Sir Paget in his heart wished 'the whole affair at Jericho,' or in a warmer latitude. To him it was no amusement to set out without time for shaving, to breakfast at an untimeous hour and before he could get up an appetite, and to ride through the morning mist, with icy feet and grasping reins sodden with dew, with the certainty of an attack of rheumatism, when he should have been cosily nestling in bed; and in addition to all these, having a terrible conflict ever and anon with the bay hunter. Sir Harry thought him 'a silly old fogie, who would go cub-hunting to show the world how juvenile he was,' and he was now beginning to console himself with the prospect of a luxurious luncheon at Furzydown and the long, lazy afternoon he would enjoy there before riding leisurely back in the evening to dinner at Hurdell Hall, when Sir Harry would be sure to sing them the old Coplow hunt song—
'Talk of horses and hounds
And the system of kennel,
Give me Leicestershire nags
And the hounds of old Menyell!'
To Eveline the long day after the early breakfast passed very slowly at the Hall. She was in no anxiety for Sir Paget's speedy return, especially after the cloudy manner of his departure, but there were no other lady visitors there just then, and she and Lucretia Hurdell had not a thought, sympathy, or topic in common, and she sighed in utter weariness of spirit as the October day drew to a close, and the brown and purple shadows of evening began to fall.

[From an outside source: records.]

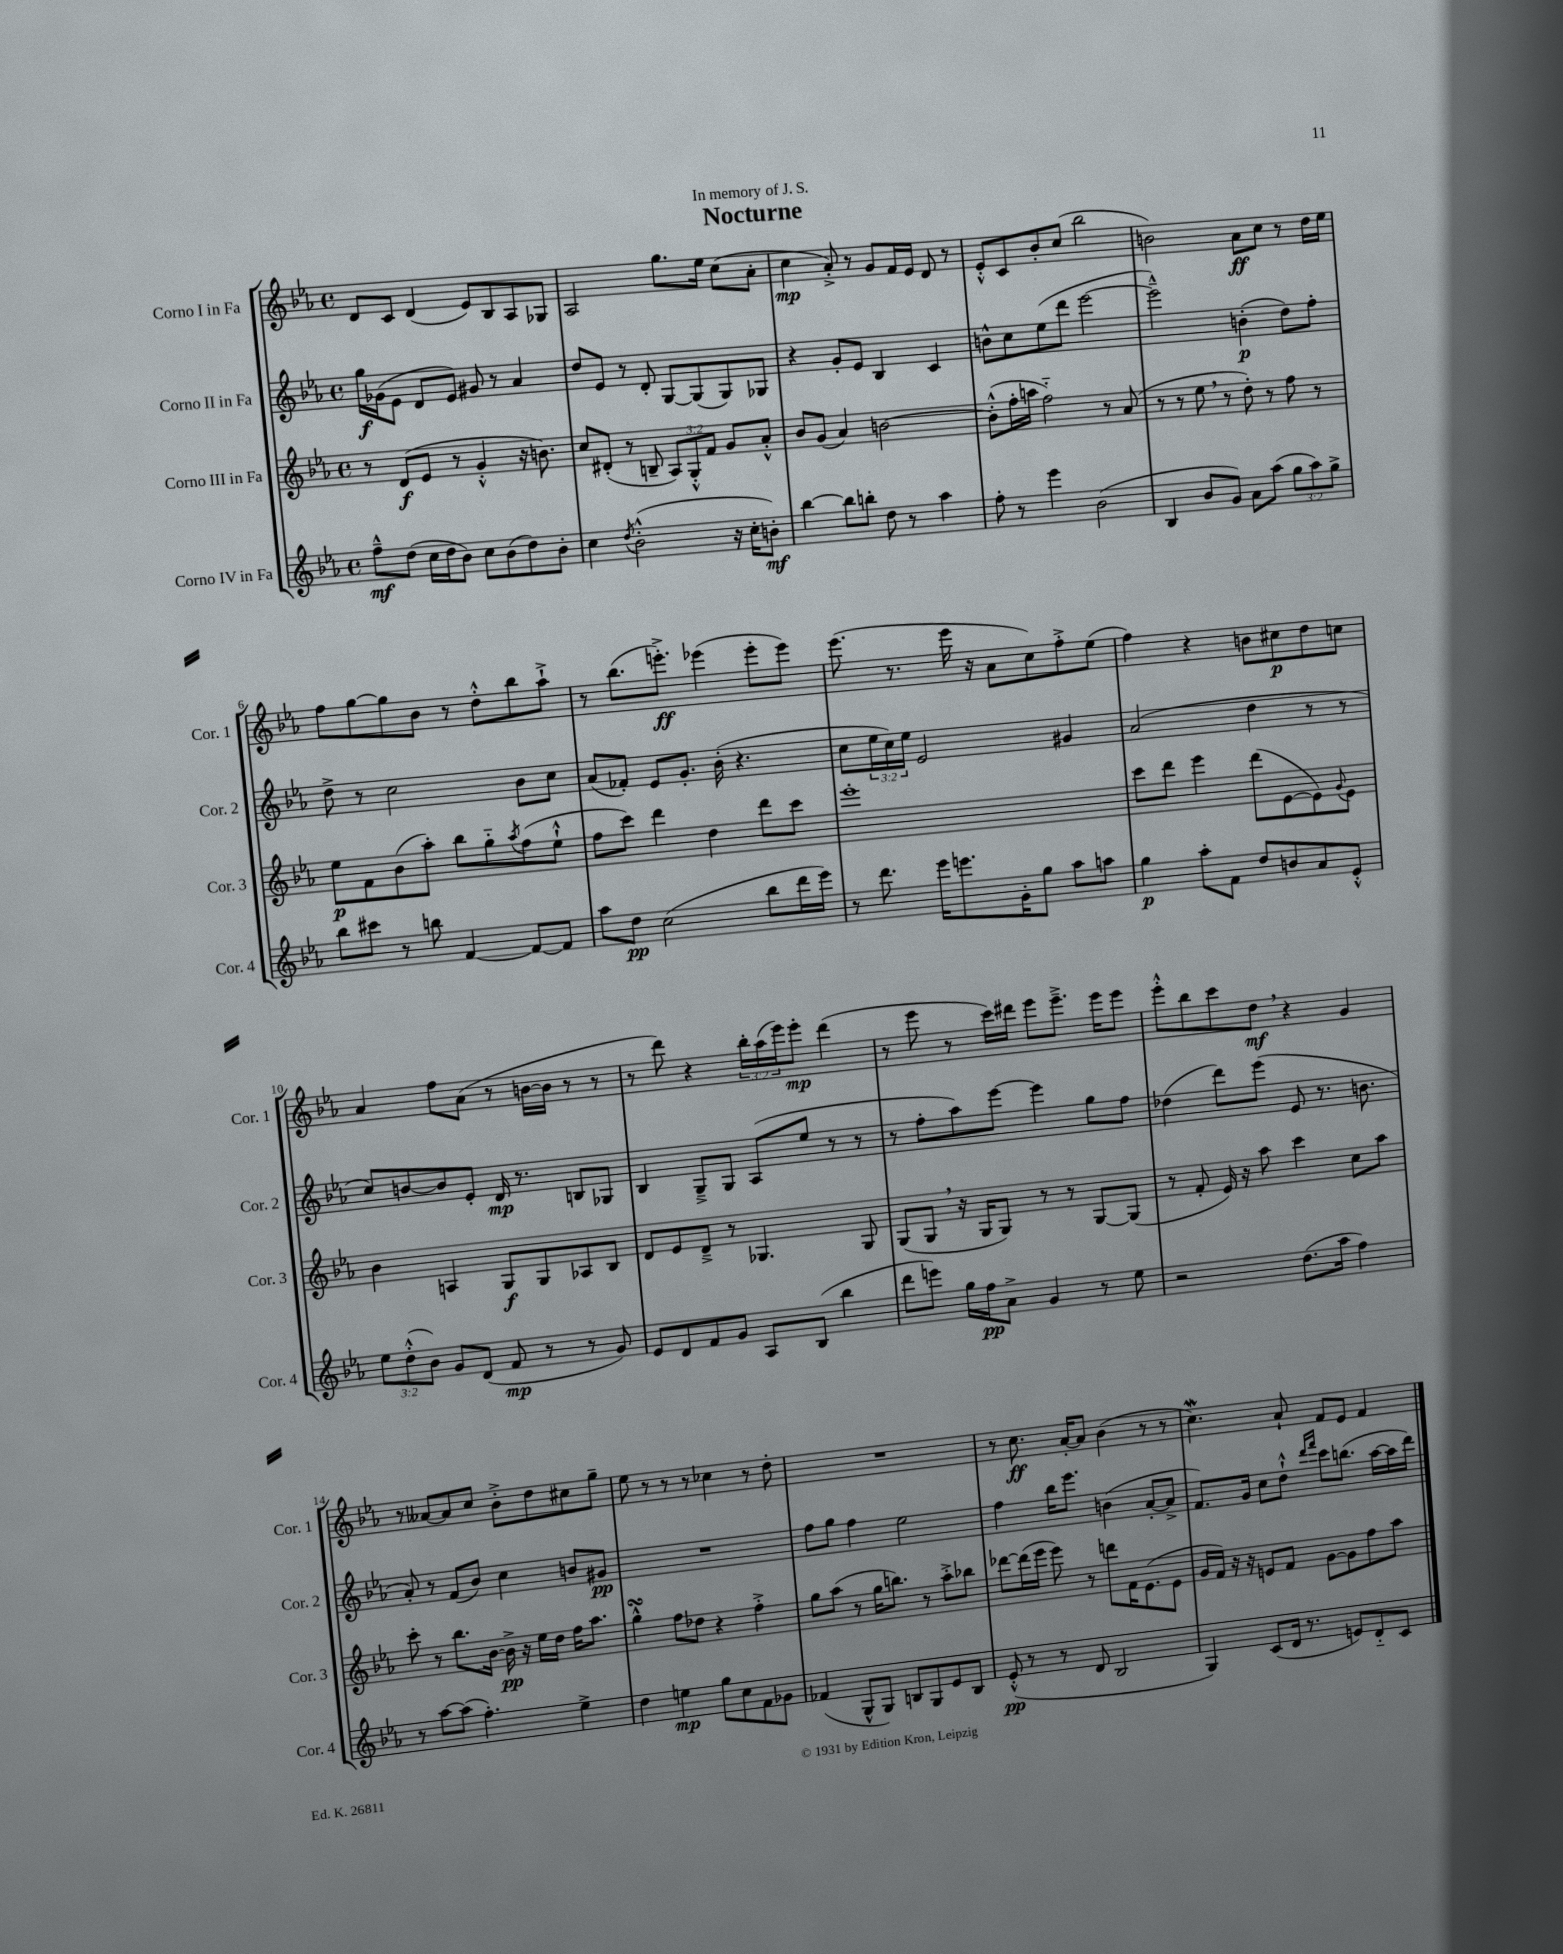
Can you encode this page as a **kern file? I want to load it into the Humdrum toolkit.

**kern	**kern	**kern	**kern
*staff4	*staff3	*staff2	*staff1
*clefG2	*clefG2	*clefG2	*clefG2
*k[b-e-a-]	*k[b-e-a-]	*k[b-e-a-]	*k[b-e-a-]
*M4/4	*M4/4	*M4/4	*M4/4
*met(c)	*met(c)	*met(c)	*met(c)
8ff~^^	8r	16gg	8d
.	.	(16g-	.
(8dd	(8d	8e-	8c
16cc	8e-	8d	(4d
16dd	.	.	.
8b-)	8r	8e-)	.
8cc	4g'^^	8g#	8e-)
(8b-	.	8r	8B-
8dd)	16r	4a-	8A-
.	8.b)	.	.
8b-'	.	.	8G-
=	=	=	=
4cc	8cc	8dd	2A-
.	(8d#'	8e-	.
8qdd	.	.	.
(2b-'^^	8r	8r	.
.	8B~	8d'	.
.	12A-)	[8G	8.gg
.	12G'^^	.	.
.	.	(8G]	.
.	12f	.	.
.	.	.	16ee-
16r	8g	8G)	(8cc
16cc'	.	.	.
8b')	8a-'^^	8G-	8a-'
=	=	=	=
[4bb-	8b-	4r	4cc
.	(8g	.	.
8bb-]	4a-)	8g'	8a-'^)
8bb'	.	8e-	8r
8dd	[2b	4B-	8g
8r	.	.	16f
.	.	.	16e-
4aa-	.	4c	8d
.	.	.	8r
=	=	=	=
8ff'	(8b'^^]	8b^^	8e-'^^
8r	16ff'	8cc	8c
.	16aa	.	.
4eee-	2ff'~)	(8ee-	8b-'
.	.	8ddd	(8cc
(2b-	.	[2eee-	2bb-
.	8r	.	.
.	(8a-	.	.
=	=	=	=
4B-	8r	2eee-~^^])	2b)
.	8r	.	.
8b-	8ee-	.	.
8g)	8r	.	.
8a-	8dd')	(4b'	8a-
(8aa-	8r	.	8cc
12gg	8ff	8dd)	8r
12aa-)	.	.	.
.	8r	8ff'	16dd
12gg^	.	.	.
.	.	.	16ee-
=	=	=	=
8bb-	8ee-	8dd^	8ff
8ccc#	8f	8r	[8gg
8r	(8b-	2cc	8gg]
8bb	8aa-')	.	8b-
[4f	8bb-	.	8r
.	8gg'~	.	8dd'^^
.	8qaa-	.	.
8f_	(8ff	8b-	8bb-
8f]	8ee-`^^	8cc	8aa-`^
=	=	=	=
8aa-	8ff	(8a-	8r
8dd	8ccc)	8f-')	(8.bb-
(2cc	4ddd	8e-	.
.	.	.	8.eee'^)
.	.	8.g'	.
.	4dd	.	(4eee-
.	.	(16b-'	.
.	.	4.r	.
8bb-	8ddd	.	8eee-'
16ddd	8ccc	.	8eee-)
16eee-)	.	.	.
=	=	=	=
8r	1eee-'	8cc	(8.eee-
8.ddd	.	24ee-	.
.	.	24cc)	.
.	.	.	8.r
.	.	24ee-	.
.	.	2e-	.
16eee-	.	.	.
8.eee	.	.	16eee-
.	.	.	16r
.	.	.	8a-
16g'	.	.	.
8gg	.	.	8cc)
8aa-	.	4g#	8ff'^
8aa	.	.	(8ee-
=	=	=	=
4gg	8ccc	(2a-	4ff)
.	8ddd	.	.
8aa-'	4eee-	.	4r
8f	.	.	.
8dd	(8ddd	4dd	8b
8b	[8e-	.	8cc#
8a-	8e-])	8r	8dd
.	8qqg	.	.
8e-'^^	8e-	8r	8cc
=	=	=	=
12ee-	4b-	8cc)	4a-
(12dd'^^	.	.	.
.	.	[8b	.
12b-)	.	.	.
8g	4A	8b]	8ff
(8d	.	8e-'	(8a-
8f	8G	16d	8r
.	.	8.r	.
8r	8G	.	[16b
.	.	.	16b]
8r	8A-	8B	8r
8g)	8B-	8G-	8r
=	=	=	=
8e-	8d	4B-	8r
8d	8e-	.	8ddd)
8f	8d~^	8G~^	4r
8g	8r	8G	.
8A-	4.G-	(8A-	24bb-'
.	.	.	(24aa-
.	.	.	24eee-)
(8B-	.	8ee-	8eee-'
4bb-	.	8r	(4ddd
.	8G-	8r	.
=	=	=	=
8ddd	(8G	8r	8r
8eee)	8G	8ff'	8eee-
16gg	16r	8aa-)	8r
16ff	16G	.	.
8a-^	8G)	[8eee-	16ccc)
.	.	.	16ddd#
4g	8r	4eee-]	8eee-
.	8r	.	8.eee-~^
8r	[8G	8gg	.
.	.	.	16eee-
8ee-	(8G]	8ff	8eee-
=	=	=	=
2r	8r	(4dd-	8eee-'^^
.	8f'	.	8bb-
.	16e-)	8ddd)	8ccc
.	16r	.	.
.	8aa-	(8eee-	8dd
(8.dd	4ccc	8e-	4r
.	.	8.r	.
16aa-	.	.	.
4ff)	8cc	.	4g
.	.	8.b	.
.	8aa-	.	.
=	=	=	=
8r	8ccc'	8a-')	8r
[8aa-	8r	8r	[8a--
(8aa-]	8.bb-	(8f	8a--]
4.ff')	.	8b-)	8cc
.	[16b-	.	.
.	16b-^]	4cc	8b-'^
.	16r	.	.
.	16ee-	.	8dd
.	16dd	.	.
4ee-^	16ff	8b	8cc#
.	8.aa-	.	.
.	.	8g#	8gg~
=	=	=	=
4dd	4gg^^	1r	8ee-
.	.	.	8r
4ee	8ff	.	8r
.	8dd-	.	8r
8gg	4r	.	4cc-
8cc	.	.	.
8f	4ff'^	.	8r
8g-	.	.	8dd'
=	=	=	=
(4f-	8gg	8ff	1r
.	(8aa-	8gg	.
8G^^	8r	4ff	.
8G)	16gg	.	.
.	8.bb)	.	.
8B	.	2ee-	.
8G	8r	.	.
8e-	8aa-'^	.	.
8B	8bb-	.	.
=	=	=	=
(8e-'^^	[8ddd-	4ff	8r
8r	(16ddd-]	.	8.cc
.	16eee-	.	.
8r	8eee-)	16bb-	.
.	.	8.eee-	[16a-'
8d	8r	.	8a-]
2B-	8ddd	(4b	(4b-
.	16f	.	.
.	(8.e-	.	.
.	.	[8a-'	8r
.	8e-	8a-^]	8r
=	=	=	=
4G)	16g	8.f)	4.cc)
.	16f)	.	.
.	16r	.	.
.	16r	16g	.
(8c	8e	8cc	.
16d	8f	8dd`^^	8a-`
8.r	.	.	.
.	.	16qqddd	.
.	.	16qqfff	.
.	[8g	8ccc	8f
8e)	8g]	(8.bb	8e-
8d'~	8ff	.	4f
.	.	[16aa-	.
8c	8aa-	16aa-]	.
.	.	16ddd)	.
==	==	==	==
*-	*-	*-	*-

She thought how many such empty days as this were before her, as autumn passed into winter, winter into spring, and the joyless summer—joyless at least to her—would come again. Every morning with its hopelessness, every noon with its listlessness, every evening seeming more blank than the one that preceded it. Would she ever more feel bright and merry as at Dundargue, and regain her sweet and playful habits of caressing affection?
And for whom?
She stood in one of the many beautiful Tudor bay windows overlooking the terrace and chase, idly and full of her own thoughts, and curiously enough, to her, the rustle of the ivy on the painted panes, of leaves as they fell from the trees, the stillness of the evening hour, and the cawing of the rooks in the old belfry of the house seemed ominous of coming evil.
Dusk had come on, the trees were taking strange shapes against the sunset sky, a bat circled noiselessly before her, and the silver crescent of the moon came out above a coppice.
A few of these trivial things were, by after events, fixed in her memory, and associated with that calm and almost sultry October evening—the lurid brightness of the sun as he set beyond the black stems of the trees of the chase, the perfume of roses from a majolica jardinière in the bay window, and the angry hum of a great bee entangled among the lace of the curtains.
Suddenly she became aware that a group of men, some on horseback and some on foot, was slowly approaching the house by the avenue. Amid this group were four carrying a burden—a man apparently—on a door, or some such improvised litter.
Then appeared a groom leading a horse by the bridle—the bay hunter with a white star on his forehead!